The last time Section 46 was successfully used was three decades ago when Queensland Wire won against BHP over the supply of star pickets used for fencing.
The battleground today is over computer games and the advantage of the new Section 46 is you only have to prove the market abuse had the effect of lessening competition, not the purpose of hurting competitors.
This lower threshold should be easier to prove and for the Epic Games boss the big advantage of a win in Australia would mean Apple would have to dismantle its high charges around the world.
Apple of course does well in the technology game, given Google pays about $15bn a year to ensure its search engine is top of the list in its mobile operating system.
Section 46 was amended three years ago amid much debate, with big business firmly opposed. But sadly the ACCC has only launched one case under the section: against Tasmanian port operator Tasports for allegedly keeping competitor tugs from the northern Tasmanian ports.

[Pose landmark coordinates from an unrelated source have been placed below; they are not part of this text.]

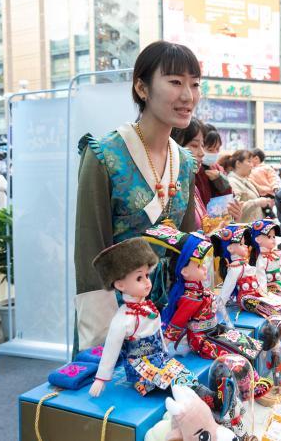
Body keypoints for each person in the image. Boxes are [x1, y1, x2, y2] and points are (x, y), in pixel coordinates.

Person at [74, 41, 201, 352]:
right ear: (142, 88)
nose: (188, 95)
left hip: (171, 316)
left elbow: (187, 245)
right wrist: (102, 338)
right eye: (175, 82)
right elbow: (91, 252)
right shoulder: (104, 154)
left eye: (195, 84)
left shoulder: (184, 162)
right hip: (120, 316)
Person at [170, 119, 241, 228]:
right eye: (194, 145)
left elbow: (205, 226)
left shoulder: (208, 173)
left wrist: (231, 218)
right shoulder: (173, 184)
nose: (202, 153)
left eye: (202, 145)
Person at [226, 150, 274, 222]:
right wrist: (257, 202)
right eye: (249, 161)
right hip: (244, 229)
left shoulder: (246, 180)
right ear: (238, 163)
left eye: (252, 162)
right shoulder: (232, 182)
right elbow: (234, 209)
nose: (252, 165)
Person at [195, 128, 233, 206]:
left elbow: (230, 196)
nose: (215, 153)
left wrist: (220, 179)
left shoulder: (218, 169)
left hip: (219, 215)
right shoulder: (195, 169)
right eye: (210, 150)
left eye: (217, 149)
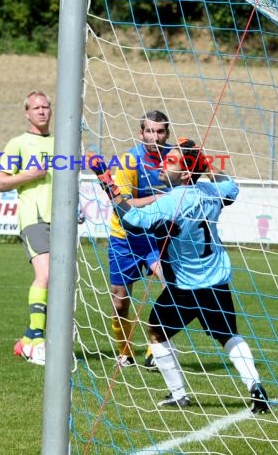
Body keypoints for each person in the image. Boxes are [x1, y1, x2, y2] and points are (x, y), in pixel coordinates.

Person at [91, 139, 270, 413]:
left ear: (186, 173)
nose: (163, 163)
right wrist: (206, 163)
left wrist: (107, 182)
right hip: (216, 280)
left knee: (156, 329)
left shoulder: (172, 200)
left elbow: (132, 222)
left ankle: (178, 394)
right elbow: (232, 186)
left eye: (171, 161)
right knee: (228, 336)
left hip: (184, 286)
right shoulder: (212, 190)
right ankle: (256, 388)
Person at [106, 110, 173, 369]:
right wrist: (158, 199)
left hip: (158, 237)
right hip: (126, 237)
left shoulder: (175, 159)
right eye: (149, 131)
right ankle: (125, 351)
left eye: (160, 131)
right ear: (140, 132)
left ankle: (155, 349)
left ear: (167, 133)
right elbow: (122, 204)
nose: (155, 137)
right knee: (120, 301)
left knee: (172, 288)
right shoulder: (128, 161)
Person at [0, 90, 54, 366]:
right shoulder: (18, 143)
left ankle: (26, 340)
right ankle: (37, 342)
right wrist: (29, 174)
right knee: (46, 275)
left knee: (58, 282)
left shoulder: (63, 143)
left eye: (46, 107)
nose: (42, 111)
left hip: (61, 222)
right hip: (35, 218)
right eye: (36, 107)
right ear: (26, 113)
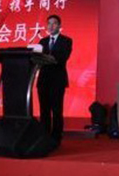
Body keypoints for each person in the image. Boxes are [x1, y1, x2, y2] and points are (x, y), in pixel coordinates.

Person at [37, 14, 72, 146]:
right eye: (49, 23)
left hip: (57, 81)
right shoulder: (42, 42)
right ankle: (44, 137)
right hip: (43, 80)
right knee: (44, 111)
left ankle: (56, 138)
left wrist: (48, 58)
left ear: (59, 26)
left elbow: (62, 58)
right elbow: (37, 59)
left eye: (54, 23)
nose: (51, 26)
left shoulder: (66, 41)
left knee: (57, 111)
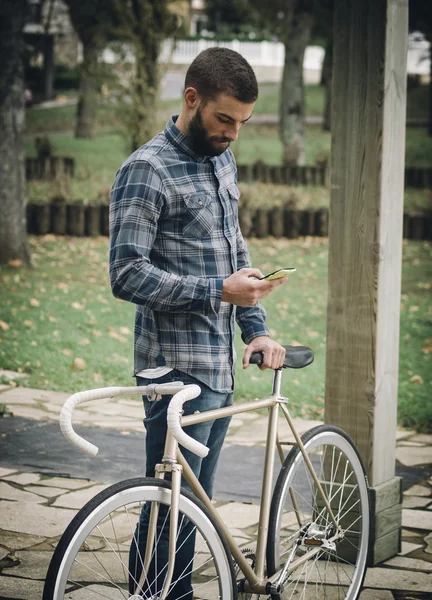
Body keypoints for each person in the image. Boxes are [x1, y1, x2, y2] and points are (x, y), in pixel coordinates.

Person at [109, 47, 287, 599]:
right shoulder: (146, 169)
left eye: (242, 122)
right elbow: (126, 274)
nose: (233, 133)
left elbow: (235, 253)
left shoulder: (221, 159)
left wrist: (253, 325)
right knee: (167, 508)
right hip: (173, 368)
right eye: (224, 119)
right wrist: (218, 292)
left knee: (196, 510)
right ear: (192, 99)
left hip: (219, 366)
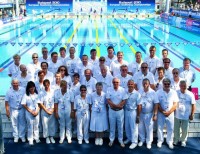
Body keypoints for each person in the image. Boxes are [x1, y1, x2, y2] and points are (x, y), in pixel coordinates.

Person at [156, 78, 179, 149]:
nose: (166, 85)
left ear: (170, 84)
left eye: (168, 84)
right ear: (163, 84)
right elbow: (157, 103)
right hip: (161, 113)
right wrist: (162, 111)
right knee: (160, 128)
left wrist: (169, 112)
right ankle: (160, 140)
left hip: (170, 113)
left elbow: (175, 104)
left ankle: (169, 141)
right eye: (165, 84)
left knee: (170, 128)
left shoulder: (173, 92)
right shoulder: (158, 92)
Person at [137, 79, 159, 149]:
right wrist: (137, 114)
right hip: (141, 113)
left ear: (149, 84)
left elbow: (156, 104)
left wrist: (155, 114)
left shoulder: (153, 92)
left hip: (149, 114)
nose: (145, 84)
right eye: (143, 83)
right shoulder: (140, 91)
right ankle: (142, 140)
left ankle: (149, 142)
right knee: (141, 127)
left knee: (149, 128)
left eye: (146, 83)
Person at [106, 78, 128, 148]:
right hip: (112, 110)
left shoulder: (123, 90)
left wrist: (119, 106)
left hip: (120, 111)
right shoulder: (109, 89)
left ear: (119, 83)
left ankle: (120, 140)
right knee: (112, 126)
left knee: (120, 126)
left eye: (117, 82)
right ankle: (111, 140)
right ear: (112, 83)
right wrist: (115, 105)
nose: (115, 83)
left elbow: (124, 100)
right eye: (114, 82)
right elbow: (108, 100)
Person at [174, 80, 196, 147]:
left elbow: (193, 105)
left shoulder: (190, 94)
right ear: (179, 86)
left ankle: (183, 140)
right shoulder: (176, 93)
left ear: (187, 86)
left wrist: (192, 114)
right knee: (176, 129)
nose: (183, 87)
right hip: (177, 115)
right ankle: (176, 140)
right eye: (182, 86)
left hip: (186, 115)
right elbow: (173, 102)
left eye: (185, 86)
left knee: (185, 129)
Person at [21, 81, 40, 145]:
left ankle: (36, 138)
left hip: (36, 112)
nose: (32, 89)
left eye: (33, 87)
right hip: (29, 113)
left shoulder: (37, 94)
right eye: (30, 87)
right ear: (28, 88)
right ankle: (30, 139)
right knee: (30, 126)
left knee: (36, 126)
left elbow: (40, 104)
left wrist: (37, 111)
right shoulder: (26, 95)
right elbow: (24, 104)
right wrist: (31, 111)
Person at [123, 80, 141, 149]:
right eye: (129, 84)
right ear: (127, 85)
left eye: (131, 84)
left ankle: (134, 142)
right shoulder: (125, 92)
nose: (130, 85)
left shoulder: (137, 94)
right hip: (126, 111)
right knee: (127, 126)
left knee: (134, 127)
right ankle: (129, 138)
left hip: (133, 112)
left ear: (134, 85)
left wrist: (138, 116)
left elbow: (139, 105)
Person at [38, 79, 56, 144]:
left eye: (47, 84)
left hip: (52, 111)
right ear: (43, 85)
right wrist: (46, 110)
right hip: (44, 111)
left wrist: (52, 110)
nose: (46, 86)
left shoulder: (53, 92)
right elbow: (40, 103)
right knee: (45, 125)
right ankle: (47, 137)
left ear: (49, 84)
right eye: (45, 85)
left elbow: (55, 101)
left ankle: (51, 136)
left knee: (51, 124)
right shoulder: (41, 93)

This case centres on some $US53bn ($72bn) in revenue Apple collects from charging a 30 per cent fee on transactions conducted on apps downloaded from the App store.
That’s an extraordinarily high fee, especially when you consider Apple and Google control 95 per cent of the mobile phones market.
The argument is that if the fee was cut or not charged, more people would want to develop apps and there’d be more innovation.
Apple keeps strong control over its operating system, which is why the big three Australian banks (ANZ caved in early) tried unsuccessfully to get ACCC approval to jointly arbitrate with Apple over its Apple Pay entry fee.
In this case Sweeney takes the fight a step further, complaining that Apple not only charges you for being part of its “walled garden”, but transactions conducted on the platform must go through the Apple payments system.
Apple collects on the way in and, for as long as your app is on its platform, it keeps collecting.